> [YOUR TASK] Name every loss type that the collaborative filtering package description below lists as currently supported, giving each abbreviation with its full name.

> [EXCERPTED TEXT]
────────────────────────────────────────

/collaborative-filtering

A package for collaborative filtering recommendation.

Primary LanguagePythonMIT LicenseMIT

Collaborative Filtering

A package for collaborative filtering recommendation.

Currently supported models

  • MF: matrix factorization
  • MLP: multilayer perceptron

Currently supported loss types

  • BCE: binary cross-entropy
  • CE: cross-entropy (pseudo multiclass classification)
  • BPR: Bayesian personalized ranking
  • GBPR: group Bayesian personalized ranking

Requirements

  • Linux-based OS
  • Python 3.6+

Get started

Install the package

Install from https://pypi.org/:

pip install collaborative-filtering

Or install it manually:

git clone https://github.com/yusanshi/collaborative-filtering.git
cd collaborative-filtering
pip install .

────────────────────────────────────────

> [INPUT DATA]
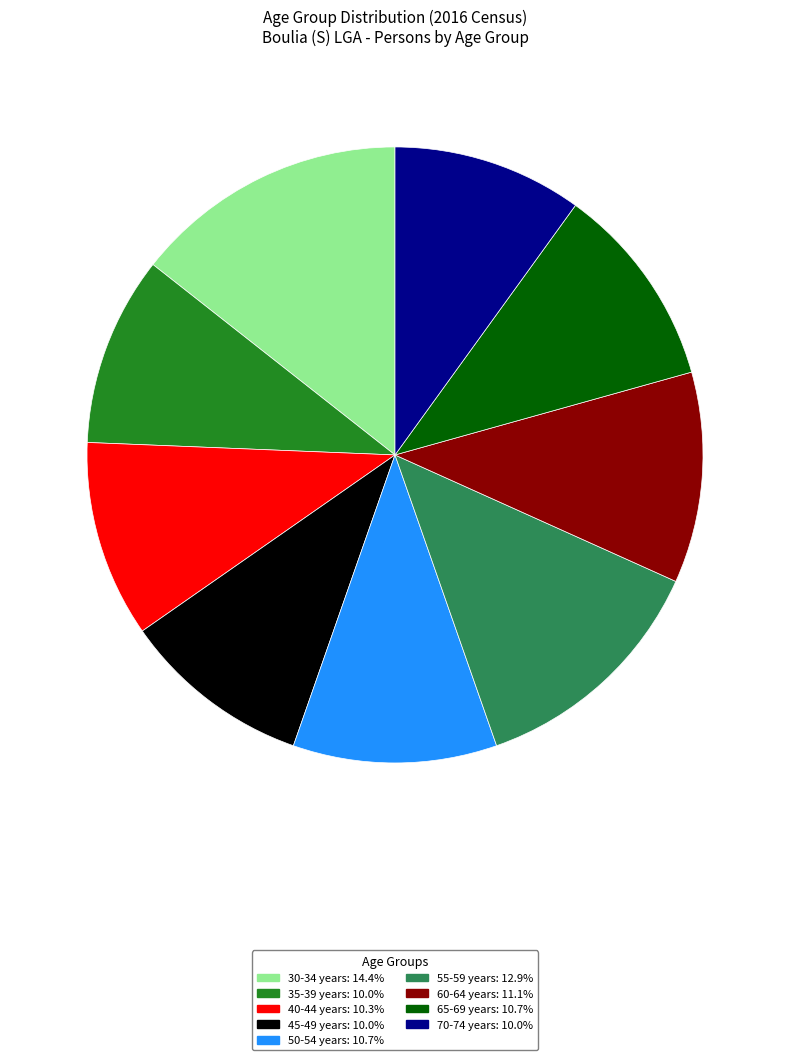

Which slice is the largest?

30-34 years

────────────────────────────────────────

> [ANSWER TO THIS EXERCISE]
- BCE: binary cross-entropy
- CE: cross-entropy (pseudo multiclass classification)
- BPR: Bayesian personalized ranking
- GBPR: group Bayesian personalized ranking